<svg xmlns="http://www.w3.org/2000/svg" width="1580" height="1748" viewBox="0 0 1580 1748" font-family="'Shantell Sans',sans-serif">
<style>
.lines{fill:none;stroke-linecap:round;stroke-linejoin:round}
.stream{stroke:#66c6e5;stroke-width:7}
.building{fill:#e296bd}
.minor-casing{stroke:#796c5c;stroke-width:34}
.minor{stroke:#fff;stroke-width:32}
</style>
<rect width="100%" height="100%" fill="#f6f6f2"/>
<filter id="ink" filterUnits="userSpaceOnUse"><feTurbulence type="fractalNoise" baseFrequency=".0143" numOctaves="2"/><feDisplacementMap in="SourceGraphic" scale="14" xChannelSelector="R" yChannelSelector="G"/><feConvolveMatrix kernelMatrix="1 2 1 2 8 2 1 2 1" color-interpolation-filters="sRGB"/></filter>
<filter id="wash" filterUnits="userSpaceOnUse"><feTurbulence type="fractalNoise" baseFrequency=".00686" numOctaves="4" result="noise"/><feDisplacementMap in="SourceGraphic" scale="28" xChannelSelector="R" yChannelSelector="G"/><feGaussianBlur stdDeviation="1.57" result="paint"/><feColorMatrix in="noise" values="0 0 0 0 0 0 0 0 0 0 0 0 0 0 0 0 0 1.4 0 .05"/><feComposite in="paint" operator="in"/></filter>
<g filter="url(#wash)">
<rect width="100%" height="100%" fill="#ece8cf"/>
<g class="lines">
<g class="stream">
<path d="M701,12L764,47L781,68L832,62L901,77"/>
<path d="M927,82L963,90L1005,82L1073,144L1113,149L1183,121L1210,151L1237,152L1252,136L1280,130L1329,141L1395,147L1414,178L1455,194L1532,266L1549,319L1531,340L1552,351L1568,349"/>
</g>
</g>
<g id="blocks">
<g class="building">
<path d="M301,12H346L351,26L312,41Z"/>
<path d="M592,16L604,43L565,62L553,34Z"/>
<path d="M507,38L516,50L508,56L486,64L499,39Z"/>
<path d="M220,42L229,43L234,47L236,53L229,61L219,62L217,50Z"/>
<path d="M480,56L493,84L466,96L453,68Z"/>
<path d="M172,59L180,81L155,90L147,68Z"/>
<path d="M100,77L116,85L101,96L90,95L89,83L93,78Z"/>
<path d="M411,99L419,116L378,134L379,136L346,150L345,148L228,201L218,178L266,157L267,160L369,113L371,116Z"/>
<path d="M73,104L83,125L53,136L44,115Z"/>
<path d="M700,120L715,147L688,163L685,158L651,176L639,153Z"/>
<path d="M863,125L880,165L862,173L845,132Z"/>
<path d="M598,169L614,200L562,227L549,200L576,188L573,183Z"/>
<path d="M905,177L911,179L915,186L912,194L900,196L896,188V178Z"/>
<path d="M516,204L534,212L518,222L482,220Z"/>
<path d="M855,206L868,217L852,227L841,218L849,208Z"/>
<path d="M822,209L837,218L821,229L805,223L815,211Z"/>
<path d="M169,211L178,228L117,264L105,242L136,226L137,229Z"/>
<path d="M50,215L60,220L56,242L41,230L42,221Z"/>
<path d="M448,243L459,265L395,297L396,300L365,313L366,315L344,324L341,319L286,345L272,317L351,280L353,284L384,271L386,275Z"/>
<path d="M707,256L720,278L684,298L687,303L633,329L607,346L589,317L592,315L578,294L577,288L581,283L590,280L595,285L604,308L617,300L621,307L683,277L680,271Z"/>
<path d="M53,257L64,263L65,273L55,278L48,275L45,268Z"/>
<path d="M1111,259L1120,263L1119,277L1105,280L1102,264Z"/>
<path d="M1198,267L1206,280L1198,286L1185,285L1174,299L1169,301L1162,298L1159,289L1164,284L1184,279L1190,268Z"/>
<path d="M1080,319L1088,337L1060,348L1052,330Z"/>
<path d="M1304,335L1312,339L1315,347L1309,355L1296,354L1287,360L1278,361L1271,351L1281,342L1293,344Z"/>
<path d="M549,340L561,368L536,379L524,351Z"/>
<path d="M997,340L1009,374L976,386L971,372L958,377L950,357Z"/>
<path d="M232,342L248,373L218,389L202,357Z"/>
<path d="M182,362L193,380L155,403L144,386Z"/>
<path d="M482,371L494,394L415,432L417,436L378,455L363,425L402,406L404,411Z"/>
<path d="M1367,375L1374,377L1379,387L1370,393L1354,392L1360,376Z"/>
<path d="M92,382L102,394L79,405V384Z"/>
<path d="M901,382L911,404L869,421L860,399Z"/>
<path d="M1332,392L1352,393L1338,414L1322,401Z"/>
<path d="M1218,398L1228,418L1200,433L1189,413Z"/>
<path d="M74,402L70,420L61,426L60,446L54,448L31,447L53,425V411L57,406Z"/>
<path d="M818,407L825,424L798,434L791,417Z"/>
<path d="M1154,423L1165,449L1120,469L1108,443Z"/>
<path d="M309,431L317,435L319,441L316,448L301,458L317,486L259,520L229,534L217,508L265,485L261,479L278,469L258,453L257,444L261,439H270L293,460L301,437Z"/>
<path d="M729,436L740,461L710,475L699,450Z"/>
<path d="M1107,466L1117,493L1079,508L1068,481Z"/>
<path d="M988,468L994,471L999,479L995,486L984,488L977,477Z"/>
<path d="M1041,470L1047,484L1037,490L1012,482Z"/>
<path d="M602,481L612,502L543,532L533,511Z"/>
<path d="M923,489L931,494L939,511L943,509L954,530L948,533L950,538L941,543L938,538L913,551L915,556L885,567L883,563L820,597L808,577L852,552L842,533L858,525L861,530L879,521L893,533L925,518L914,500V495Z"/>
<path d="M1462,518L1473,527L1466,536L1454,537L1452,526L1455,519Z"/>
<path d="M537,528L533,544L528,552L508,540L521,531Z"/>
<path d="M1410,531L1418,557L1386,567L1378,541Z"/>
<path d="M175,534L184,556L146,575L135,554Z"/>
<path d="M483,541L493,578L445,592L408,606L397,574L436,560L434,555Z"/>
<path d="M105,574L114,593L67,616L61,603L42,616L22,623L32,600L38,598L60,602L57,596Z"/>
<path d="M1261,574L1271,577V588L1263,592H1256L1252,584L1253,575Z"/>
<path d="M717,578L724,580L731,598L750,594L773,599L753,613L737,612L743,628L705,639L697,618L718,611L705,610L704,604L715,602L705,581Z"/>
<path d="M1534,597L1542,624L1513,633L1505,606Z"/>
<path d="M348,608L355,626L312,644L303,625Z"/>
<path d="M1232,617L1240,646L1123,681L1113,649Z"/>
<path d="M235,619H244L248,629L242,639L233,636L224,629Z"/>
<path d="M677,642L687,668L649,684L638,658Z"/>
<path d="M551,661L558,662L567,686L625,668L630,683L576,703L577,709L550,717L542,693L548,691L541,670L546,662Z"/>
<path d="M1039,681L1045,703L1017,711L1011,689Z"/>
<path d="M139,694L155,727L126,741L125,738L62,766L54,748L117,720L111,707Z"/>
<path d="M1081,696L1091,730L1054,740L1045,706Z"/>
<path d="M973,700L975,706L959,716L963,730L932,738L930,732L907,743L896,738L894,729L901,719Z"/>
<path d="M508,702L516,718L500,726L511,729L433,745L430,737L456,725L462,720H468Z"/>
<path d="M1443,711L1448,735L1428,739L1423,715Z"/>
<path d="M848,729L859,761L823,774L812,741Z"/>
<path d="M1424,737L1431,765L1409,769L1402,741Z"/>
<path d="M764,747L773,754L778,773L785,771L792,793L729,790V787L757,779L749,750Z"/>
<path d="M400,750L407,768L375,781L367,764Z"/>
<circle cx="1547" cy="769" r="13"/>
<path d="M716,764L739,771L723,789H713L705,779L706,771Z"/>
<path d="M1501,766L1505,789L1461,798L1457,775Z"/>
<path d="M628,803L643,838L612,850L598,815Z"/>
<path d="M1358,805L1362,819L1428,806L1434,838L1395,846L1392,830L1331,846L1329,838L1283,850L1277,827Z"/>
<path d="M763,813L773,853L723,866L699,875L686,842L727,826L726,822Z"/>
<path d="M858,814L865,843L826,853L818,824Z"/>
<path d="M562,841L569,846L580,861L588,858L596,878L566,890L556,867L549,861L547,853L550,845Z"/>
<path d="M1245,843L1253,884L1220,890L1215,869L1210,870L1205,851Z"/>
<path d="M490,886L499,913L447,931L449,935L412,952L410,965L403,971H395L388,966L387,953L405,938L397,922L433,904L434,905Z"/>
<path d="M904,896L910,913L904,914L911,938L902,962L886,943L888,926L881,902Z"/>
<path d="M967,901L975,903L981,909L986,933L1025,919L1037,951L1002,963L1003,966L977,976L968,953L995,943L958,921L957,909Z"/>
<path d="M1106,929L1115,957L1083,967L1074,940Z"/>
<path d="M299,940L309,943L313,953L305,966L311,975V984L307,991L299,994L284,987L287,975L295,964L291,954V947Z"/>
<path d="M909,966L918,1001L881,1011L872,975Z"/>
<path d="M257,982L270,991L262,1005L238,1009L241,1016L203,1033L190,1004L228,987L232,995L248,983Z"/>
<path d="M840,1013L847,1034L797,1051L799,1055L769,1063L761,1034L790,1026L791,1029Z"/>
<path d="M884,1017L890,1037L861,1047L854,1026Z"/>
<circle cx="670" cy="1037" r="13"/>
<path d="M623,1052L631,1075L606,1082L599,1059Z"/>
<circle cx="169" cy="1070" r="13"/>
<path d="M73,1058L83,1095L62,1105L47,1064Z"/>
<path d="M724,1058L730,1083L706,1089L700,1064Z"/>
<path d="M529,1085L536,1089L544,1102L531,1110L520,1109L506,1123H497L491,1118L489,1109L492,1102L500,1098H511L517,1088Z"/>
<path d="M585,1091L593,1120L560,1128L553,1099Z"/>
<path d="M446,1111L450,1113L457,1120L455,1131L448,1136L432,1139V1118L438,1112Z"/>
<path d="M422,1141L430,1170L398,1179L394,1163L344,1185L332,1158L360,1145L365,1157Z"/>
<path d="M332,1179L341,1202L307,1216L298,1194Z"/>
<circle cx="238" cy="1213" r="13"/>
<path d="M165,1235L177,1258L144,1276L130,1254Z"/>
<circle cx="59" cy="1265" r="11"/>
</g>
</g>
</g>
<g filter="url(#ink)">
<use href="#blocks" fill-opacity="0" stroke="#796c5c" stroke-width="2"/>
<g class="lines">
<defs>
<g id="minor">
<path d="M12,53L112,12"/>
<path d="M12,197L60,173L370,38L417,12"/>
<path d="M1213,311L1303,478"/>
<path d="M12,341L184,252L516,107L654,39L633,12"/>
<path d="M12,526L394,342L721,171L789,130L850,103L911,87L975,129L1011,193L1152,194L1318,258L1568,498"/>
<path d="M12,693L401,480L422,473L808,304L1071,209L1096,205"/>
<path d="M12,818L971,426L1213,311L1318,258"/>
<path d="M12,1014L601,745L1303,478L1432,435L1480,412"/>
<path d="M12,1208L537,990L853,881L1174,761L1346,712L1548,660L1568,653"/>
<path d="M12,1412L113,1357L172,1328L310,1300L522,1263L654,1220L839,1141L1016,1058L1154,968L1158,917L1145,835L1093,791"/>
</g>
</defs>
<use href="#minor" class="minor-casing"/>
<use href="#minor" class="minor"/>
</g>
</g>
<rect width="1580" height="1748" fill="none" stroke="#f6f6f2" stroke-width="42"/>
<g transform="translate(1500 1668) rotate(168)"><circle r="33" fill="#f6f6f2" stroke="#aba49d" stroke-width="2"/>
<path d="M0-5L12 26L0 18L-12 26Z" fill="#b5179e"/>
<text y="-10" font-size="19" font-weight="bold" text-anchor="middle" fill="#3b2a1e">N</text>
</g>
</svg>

==*==

*PROBLEM REQUIREMENTS:*
Your answer should consist of all lines in the listing above that contain "wash".

*TASK ANSWER:*
<filter id="wash" filterUnits="userSpaceOnUse"><feTurbulence type="fractalNoise" baseFrequency=".00686" numOctaves="4" result="noise"/><feDisplacementMap in="SourceGraphic" scale="28" xChannelSelector="R" yChannelSelector="G"/><feGaussianBlur stdDeviation="1.57" result="paint"/><feColorMatrix in="noise" values="0 0 0 0 0 0 0 0 0 0 0 0 0 0 0 0 0 1.4 0 .05"/><feComposite in="paint" operator="in"/></filter>
<g filter="url(#wash)">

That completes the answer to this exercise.